Ogni mese, ogni settimana, ogni giorno escono nuove canzoni. Ma quante di queste sono realmente belle? Riusciremo a trovarne almeno una al mese degna di potersi fregiare.
Pandemia dietro le finestre, guerra alle porte, economia alla canna del gas che non c’è… se c’è una cosa che non ci manca è lo stress: ma per fortuna ci sono le canzoni leggere dell’estate, come No stress (guarda un po’) che ci propone un Marco Mengoni sforna singoli in forma. Da alcune settimane nelle radio e nei cellulari, No stress è un buon brano, che contiene tutta una serie di tendenze, interessanti ma anche opinabili, soprattutto linguistiche e stilistiche.
Anche in questo caso Mengoni firma la canzone insieme ad altre note penne di successo della canzone italiana degli ultimi anni, come il cantautore Tropico, al secolo Davide Petrella – in primis – e Zef. No stress è una canzone che, almeno, mantiene le aspettative del titolo, alleggerendo la giornata o i tre minuti di ascolto. Ed oltre ad una musica semplice ma efficace, spensierata e ritmata, con l’occhio strizzato a sonorità attuali, c’è un testo dalla scrittura moderna (a volte forse anche sedicente tale ma senza effettivo valore, ma fa niente, in casi come questi, dove lo scopo non è il capolavoro ma lo svago).
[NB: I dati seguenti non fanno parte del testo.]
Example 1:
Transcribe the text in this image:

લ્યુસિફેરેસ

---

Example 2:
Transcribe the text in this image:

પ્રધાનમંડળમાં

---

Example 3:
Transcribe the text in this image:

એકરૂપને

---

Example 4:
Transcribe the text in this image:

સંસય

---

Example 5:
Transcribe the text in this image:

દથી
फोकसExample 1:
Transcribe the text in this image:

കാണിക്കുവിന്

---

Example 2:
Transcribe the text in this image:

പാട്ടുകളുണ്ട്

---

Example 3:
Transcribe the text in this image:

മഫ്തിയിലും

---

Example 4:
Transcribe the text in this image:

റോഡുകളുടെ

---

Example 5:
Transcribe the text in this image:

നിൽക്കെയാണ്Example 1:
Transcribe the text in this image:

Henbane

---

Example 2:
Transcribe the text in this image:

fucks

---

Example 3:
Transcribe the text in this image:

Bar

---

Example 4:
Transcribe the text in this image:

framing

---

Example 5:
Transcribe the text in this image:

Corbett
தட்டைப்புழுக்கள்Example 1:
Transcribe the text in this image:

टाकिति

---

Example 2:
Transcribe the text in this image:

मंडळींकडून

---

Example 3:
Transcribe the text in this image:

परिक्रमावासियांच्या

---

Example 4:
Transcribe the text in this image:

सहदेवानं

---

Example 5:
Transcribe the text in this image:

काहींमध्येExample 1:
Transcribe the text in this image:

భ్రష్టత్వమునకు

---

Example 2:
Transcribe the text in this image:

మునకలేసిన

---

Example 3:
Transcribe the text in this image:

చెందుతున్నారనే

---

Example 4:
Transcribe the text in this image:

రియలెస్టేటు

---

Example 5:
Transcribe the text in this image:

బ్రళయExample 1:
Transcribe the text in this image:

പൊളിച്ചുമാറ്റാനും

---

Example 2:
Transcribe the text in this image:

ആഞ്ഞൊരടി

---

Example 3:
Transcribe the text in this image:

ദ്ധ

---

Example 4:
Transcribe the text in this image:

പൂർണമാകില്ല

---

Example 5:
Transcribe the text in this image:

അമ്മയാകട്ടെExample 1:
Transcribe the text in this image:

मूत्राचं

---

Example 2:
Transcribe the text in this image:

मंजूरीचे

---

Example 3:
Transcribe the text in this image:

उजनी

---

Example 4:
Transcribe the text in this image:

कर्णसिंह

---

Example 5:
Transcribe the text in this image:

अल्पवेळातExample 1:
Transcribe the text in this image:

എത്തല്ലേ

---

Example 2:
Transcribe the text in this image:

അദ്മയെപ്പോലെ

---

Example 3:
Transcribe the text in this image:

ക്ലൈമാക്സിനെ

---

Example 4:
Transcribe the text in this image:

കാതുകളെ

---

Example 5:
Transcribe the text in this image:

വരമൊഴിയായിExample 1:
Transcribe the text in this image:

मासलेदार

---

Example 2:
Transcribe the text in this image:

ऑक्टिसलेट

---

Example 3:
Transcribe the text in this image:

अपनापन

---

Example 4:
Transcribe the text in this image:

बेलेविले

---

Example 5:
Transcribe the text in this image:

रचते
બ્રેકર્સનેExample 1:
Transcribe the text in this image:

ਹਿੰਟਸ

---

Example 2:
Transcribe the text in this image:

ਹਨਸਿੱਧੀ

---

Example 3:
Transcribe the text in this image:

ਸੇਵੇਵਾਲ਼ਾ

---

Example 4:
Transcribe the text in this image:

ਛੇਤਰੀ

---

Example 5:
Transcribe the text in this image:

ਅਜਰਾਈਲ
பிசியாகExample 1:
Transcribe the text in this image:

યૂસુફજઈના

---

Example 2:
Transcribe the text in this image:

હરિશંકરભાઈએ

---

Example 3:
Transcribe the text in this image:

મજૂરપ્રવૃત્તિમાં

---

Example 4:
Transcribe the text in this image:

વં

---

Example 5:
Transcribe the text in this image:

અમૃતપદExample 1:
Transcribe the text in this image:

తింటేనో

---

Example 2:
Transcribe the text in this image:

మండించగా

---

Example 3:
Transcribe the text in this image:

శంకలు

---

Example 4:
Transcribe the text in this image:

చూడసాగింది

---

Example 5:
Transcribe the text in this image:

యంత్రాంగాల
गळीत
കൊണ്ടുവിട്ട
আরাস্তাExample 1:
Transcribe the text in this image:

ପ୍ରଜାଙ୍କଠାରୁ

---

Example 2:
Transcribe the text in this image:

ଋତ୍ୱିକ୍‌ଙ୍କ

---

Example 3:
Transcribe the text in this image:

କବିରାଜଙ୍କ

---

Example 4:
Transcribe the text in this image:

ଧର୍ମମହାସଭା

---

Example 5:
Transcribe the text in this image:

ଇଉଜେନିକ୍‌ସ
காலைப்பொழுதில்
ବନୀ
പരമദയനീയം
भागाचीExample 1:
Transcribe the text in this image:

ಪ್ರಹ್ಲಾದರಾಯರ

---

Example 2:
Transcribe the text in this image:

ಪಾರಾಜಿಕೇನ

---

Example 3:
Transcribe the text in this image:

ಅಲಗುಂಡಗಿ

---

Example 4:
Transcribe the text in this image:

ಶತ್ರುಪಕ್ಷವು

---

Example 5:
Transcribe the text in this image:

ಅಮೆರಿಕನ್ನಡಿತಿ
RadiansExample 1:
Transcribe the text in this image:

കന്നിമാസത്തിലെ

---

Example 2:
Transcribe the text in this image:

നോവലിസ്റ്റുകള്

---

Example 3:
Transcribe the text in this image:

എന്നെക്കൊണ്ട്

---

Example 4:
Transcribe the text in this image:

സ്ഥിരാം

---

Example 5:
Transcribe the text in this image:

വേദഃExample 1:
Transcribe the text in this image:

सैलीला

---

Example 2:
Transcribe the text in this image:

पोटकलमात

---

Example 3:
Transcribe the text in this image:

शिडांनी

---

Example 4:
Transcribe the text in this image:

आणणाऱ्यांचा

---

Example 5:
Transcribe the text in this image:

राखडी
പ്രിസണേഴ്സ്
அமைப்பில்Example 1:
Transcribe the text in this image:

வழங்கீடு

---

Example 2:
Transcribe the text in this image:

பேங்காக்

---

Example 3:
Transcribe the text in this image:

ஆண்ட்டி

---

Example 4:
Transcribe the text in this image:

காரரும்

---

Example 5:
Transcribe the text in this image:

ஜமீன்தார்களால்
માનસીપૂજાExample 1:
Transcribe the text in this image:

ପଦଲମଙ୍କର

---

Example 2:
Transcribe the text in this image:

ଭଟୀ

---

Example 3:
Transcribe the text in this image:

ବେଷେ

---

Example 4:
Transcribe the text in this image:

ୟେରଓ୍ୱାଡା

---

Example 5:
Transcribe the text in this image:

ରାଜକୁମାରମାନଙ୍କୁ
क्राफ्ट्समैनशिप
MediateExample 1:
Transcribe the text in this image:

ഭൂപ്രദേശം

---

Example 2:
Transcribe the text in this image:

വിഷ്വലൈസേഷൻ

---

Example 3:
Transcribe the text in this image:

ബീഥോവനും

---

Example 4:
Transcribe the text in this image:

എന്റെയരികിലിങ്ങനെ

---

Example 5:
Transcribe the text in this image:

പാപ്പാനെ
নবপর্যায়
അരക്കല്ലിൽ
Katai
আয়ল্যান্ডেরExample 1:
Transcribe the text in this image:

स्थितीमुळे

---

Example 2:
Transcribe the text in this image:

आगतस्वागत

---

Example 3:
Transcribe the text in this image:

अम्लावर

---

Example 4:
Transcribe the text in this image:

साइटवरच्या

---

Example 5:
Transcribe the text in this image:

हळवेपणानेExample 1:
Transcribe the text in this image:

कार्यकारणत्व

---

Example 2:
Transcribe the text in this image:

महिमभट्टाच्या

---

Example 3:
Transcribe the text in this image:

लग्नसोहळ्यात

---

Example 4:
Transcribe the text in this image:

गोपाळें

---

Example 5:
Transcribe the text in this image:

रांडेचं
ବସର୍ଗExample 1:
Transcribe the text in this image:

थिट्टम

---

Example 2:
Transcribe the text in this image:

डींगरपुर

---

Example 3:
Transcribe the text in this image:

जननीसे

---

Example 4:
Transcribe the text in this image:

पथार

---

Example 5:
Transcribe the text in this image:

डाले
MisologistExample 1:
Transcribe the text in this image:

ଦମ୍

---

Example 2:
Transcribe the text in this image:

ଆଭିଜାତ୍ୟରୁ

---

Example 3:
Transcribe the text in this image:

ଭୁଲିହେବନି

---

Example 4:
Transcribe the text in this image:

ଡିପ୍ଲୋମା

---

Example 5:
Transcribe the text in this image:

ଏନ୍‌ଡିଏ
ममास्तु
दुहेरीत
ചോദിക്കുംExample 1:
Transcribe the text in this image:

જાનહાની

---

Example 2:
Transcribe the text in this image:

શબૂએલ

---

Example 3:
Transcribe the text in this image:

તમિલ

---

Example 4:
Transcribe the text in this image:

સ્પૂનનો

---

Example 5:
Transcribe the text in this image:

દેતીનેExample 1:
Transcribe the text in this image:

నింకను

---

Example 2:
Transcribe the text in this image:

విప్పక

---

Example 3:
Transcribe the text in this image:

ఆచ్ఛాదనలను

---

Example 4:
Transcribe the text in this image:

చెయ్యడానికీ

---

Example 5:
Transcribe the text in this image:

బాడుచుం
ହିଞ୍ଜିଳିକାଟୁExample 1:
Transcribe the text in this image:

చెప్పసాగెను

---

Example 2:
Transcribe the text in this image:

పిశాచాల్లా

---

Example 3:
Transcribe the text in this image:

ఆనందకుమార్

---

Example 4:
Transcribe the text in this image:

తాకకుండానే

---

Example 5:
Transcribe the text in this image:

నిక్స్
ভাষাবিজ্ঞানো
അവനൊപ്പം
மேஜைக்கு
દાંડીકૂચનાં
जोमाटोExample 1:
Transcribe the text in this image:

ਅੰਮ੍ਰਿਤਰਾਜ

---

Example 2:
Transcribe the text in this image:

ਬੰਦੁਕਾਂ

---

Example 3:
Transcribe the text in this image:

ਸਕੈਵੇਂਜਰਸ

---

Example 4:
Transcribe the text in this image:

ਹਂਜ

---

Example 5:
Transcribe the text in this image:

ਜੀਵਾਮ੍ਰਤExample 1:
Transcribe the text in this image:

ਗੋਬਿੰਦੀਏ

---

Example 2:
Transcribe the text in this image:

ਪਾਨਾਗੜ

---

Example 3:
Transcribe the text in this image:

Interessante l’uso di parole inusuali come marshmallow all’inizio della canzone, che fa rima con yellow (rima perfetta ma utilizzo quantomeno opinabile), ma anche con ostello (sempre inconsueta ma meno forzata come l’utilizzo di una parola inglese tanto per e non con un reale assorbimento dalla lingua italiana): Nuvole nel cielo, marshmallow. Gioventù bruciata in ostello. Fa buio nelle retrovie, ma se arrivi tu, torna un sole yellow. Interessanti anche altre soluzioni metriche che cercano di svecchiare (riuscendoci) il parco rime a disposizione e usato dagli autori con rime e assonanze prese in prestito ad esempio dal cinema.
Vediamone alcune: Forse tu hai ragione, io sbaglio. Mi dici dove corri, John Rambo? Diversi come techno e tango. Easy rider, sbando. Certo, a ben vedere, o meglio ascoltare, è un po’ difficile trovare un gran senso compiuto in questa quartina; ma anche questo sembra essere tratto comune di varie canzoni attuali, che forse non comprendiamo e non ci importa perché tanto con l’ascolto distratto che abbiamo non capiremmo lo stesso. Un po’ come quegli “Hey baby” che troviamo buttati lì in questa e in altre canzoni, che ci suonano familiari perché ripresi nell’uso dai testi di sempre della musica di lingua anglosassone, ma che forse non sono proprio l’optimum e si potrebbe trovare il modo di farne a meno, senza fare gli americani (come direbbe Carosone) per forza. Soprattutto quando in fondo basterebbe già la forza della canzone e dell’artista, come in questo caso.